HP’s State of Construction Productivity survey highlights a slow take-up of technology is hampering productivity

Technology company HP Inc. has released its first State of Construction Productivity survey, which it says shows there has been a lack of progress in improving productivity in construction.

The HP survey – which canvased the opinions of 903 construction workers and decision makers from the US, UK and Germany – found that 60 per cent of respondents agreed techniques and processes have changed little in the last 20–30 years.

“There is a clear acceptance within the industry that a problem exists, with less than one per cent of workers believing the sector has no issue with productivity,” HP director construction services comments Xavi Juarez.

“For survey respondents to have seen little improvement in productivity across their careers is remarkable, considering the advances in technology during this time.

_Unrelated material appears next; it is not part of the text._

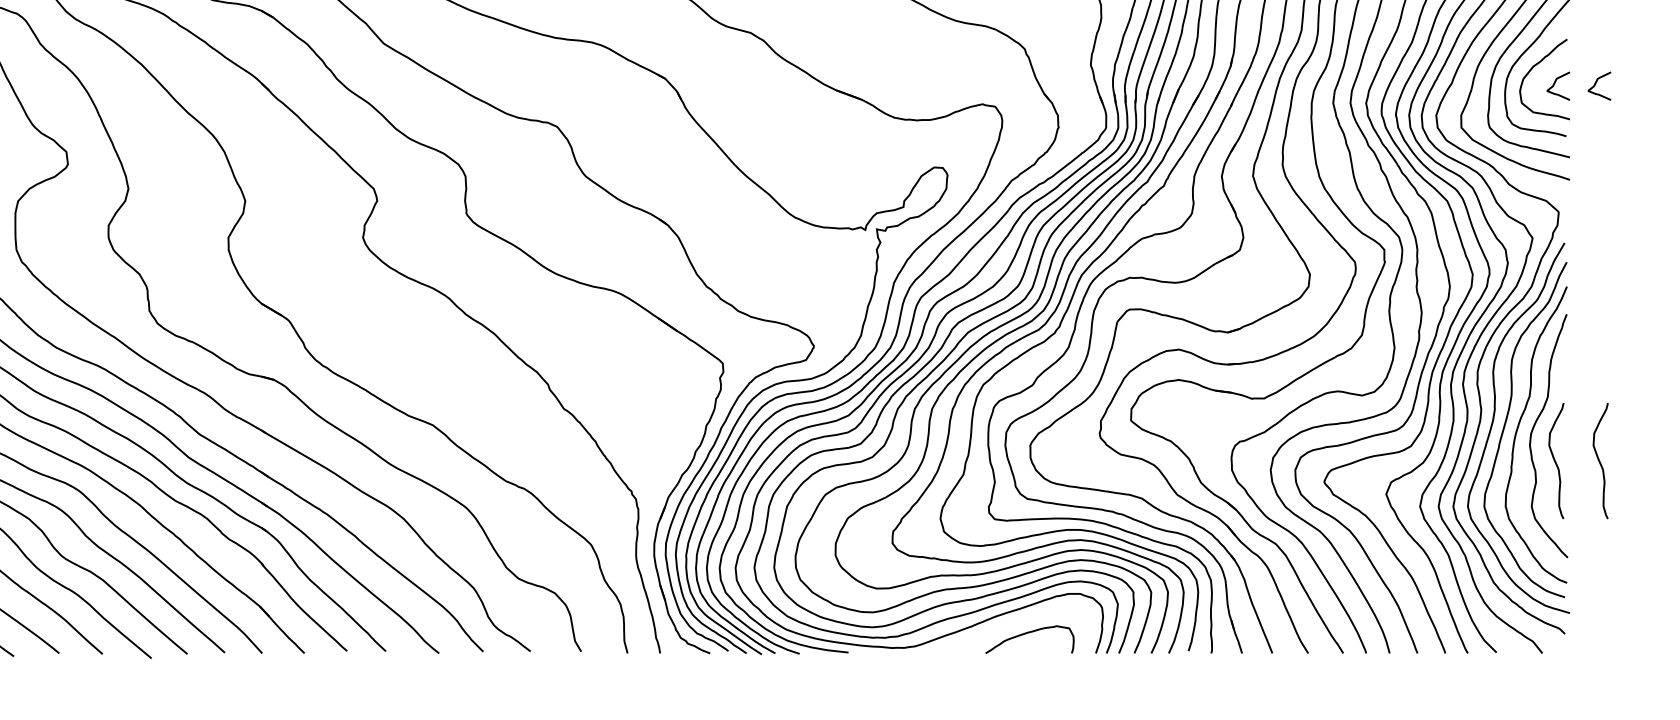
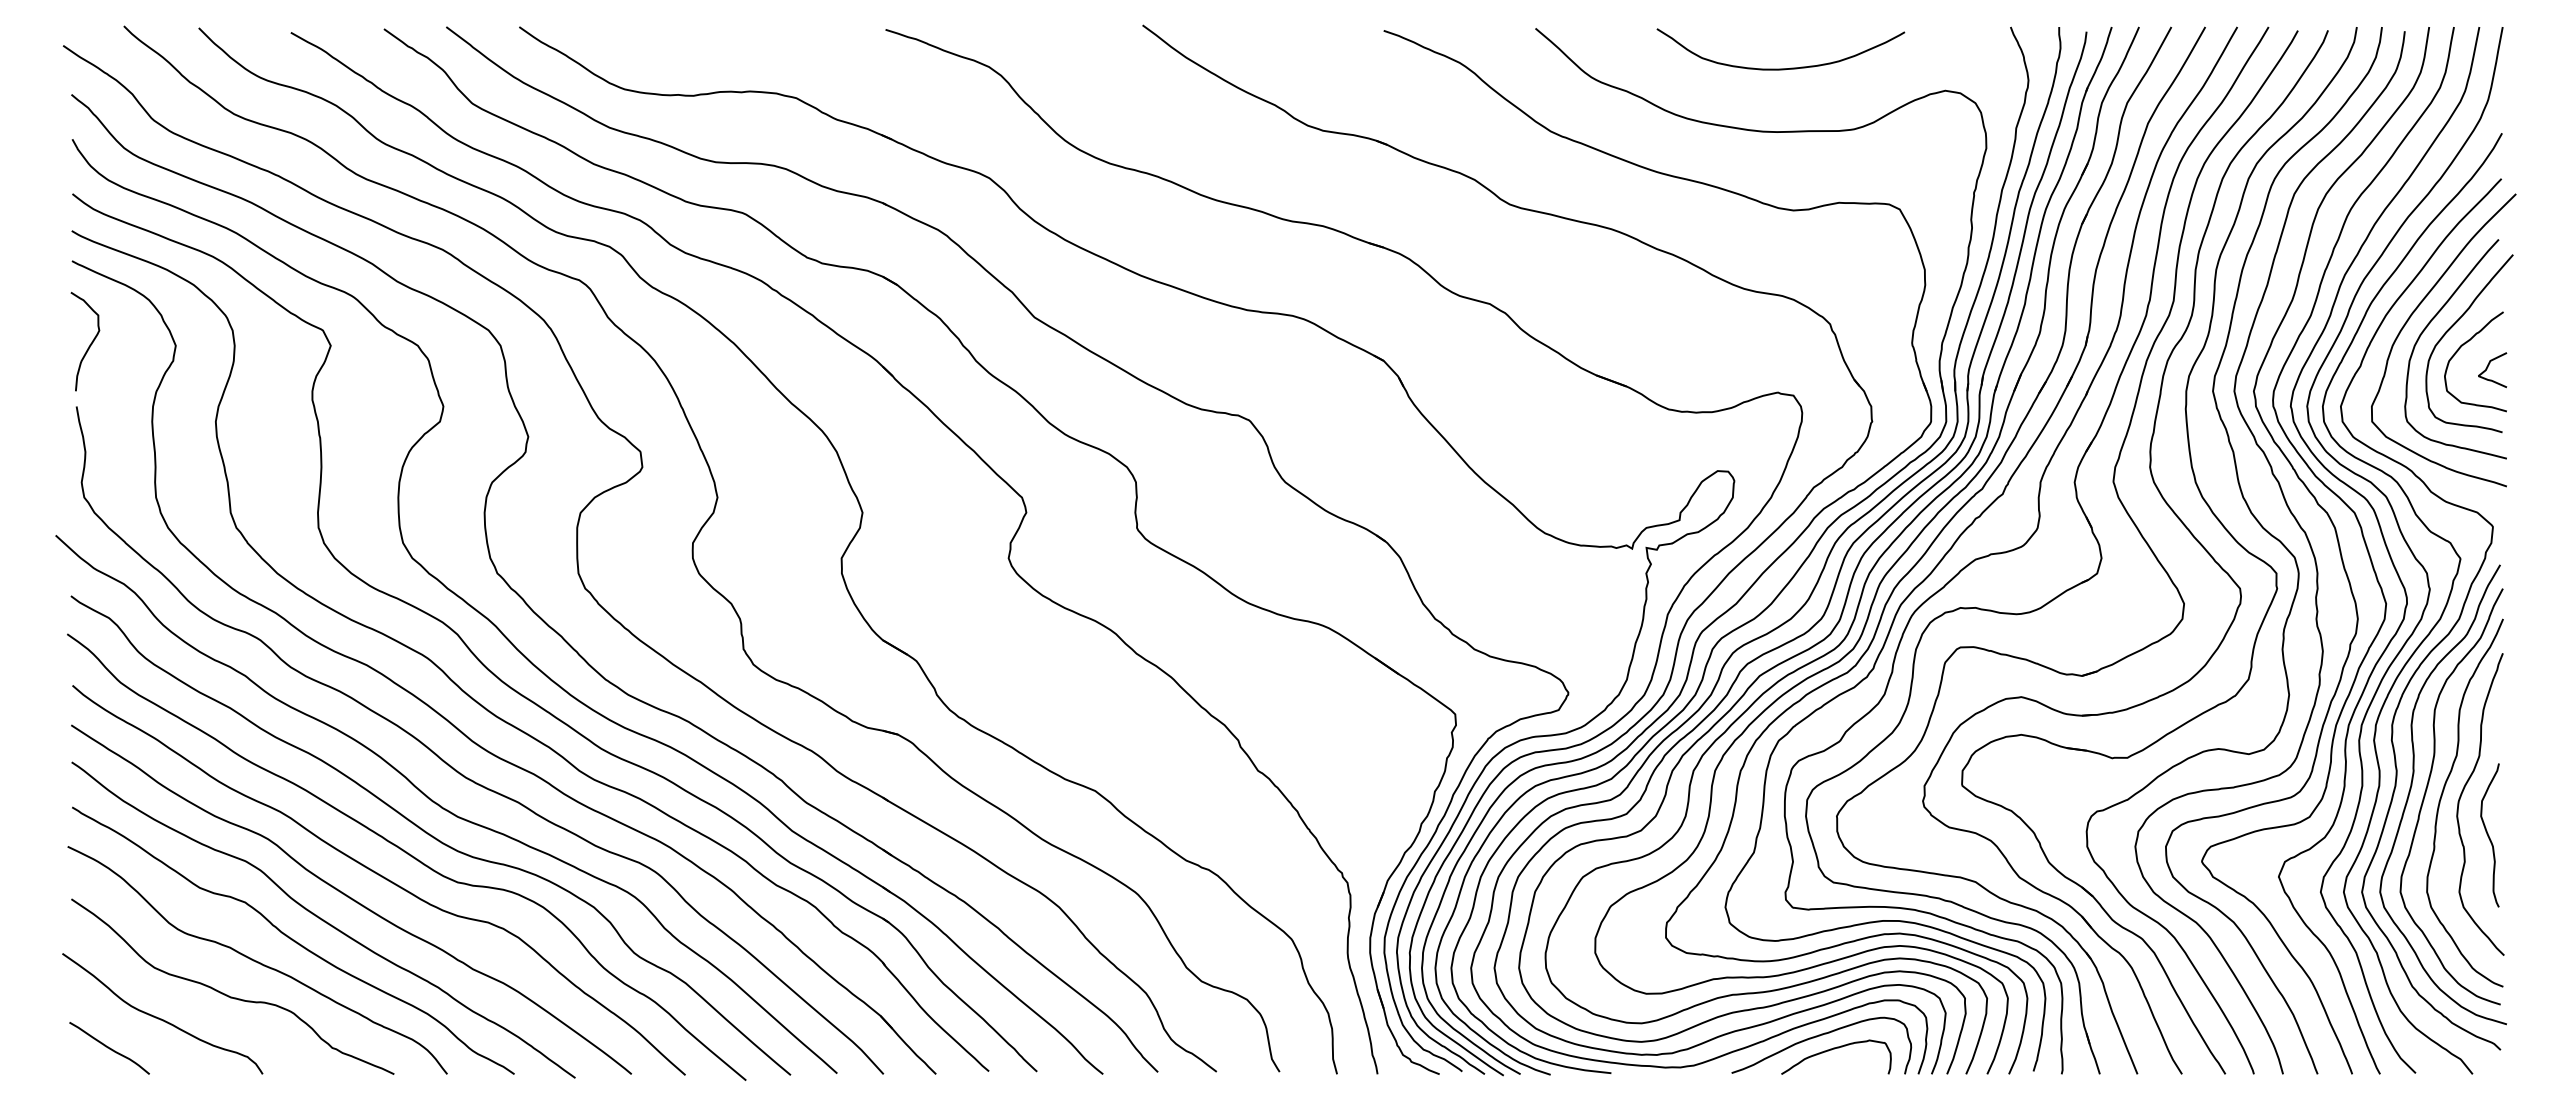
curve: (1596, 84) -> (2539, 367), removed
curve: (1600, 461) -> (2544, 835), removed
curve: (1014, 623) -> (1817, 1037), added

A greater focus on harnessing tech and automating certain tasks is surely key to helping construction meaningfully improve productivity levels.”

Investment in technology

Respondents believe raising productivity levels can help the industry overcome various key issues, including improve housing shortages; alleviating project delays; helping attract the next generation of talent; and reducing criticism of projects in the public eye.

Respondents say that technology has an integral role to play in achieving this, with 71 per cent seeing it as being able to solve the productivity puzzle.

However, only three per cent of chief information officers said that productivity-boosting technology had been introduced on-site in the last 12 months and 75 per cent of all respondents have seen no such technology deployed on-site over the past year.

79 per cent of respondents estimated that less than a fifth of their annual budget is invested in on-site tech and 25 per cent said their employer is not open to new technology.

Unproductive layout techniques

On average, impacted construction employees saw delays of over 15 days caused by layout (or setting-out) errors, with five per cent enduring interruptions as long as three months. The cost of these reworks amount to 9.4 per cent of the total project budget on average and 19 per cent of the project’s profit margin.

The majority of those surveyed have had challenges staffing layout tasks – a combination of both a lack of skills and a shortage of labour. Meanwhile, 70 per cent are concerned about the potential for injury caused by manual layout techniques.

This is a key area where technology can boost productivity, with 67 per cent saying layout methods should have evolved further (as high as 74 per cent in Germany), and 66 per cent wanting layout tasks automated (rising to 78 per cent amongst US respondents).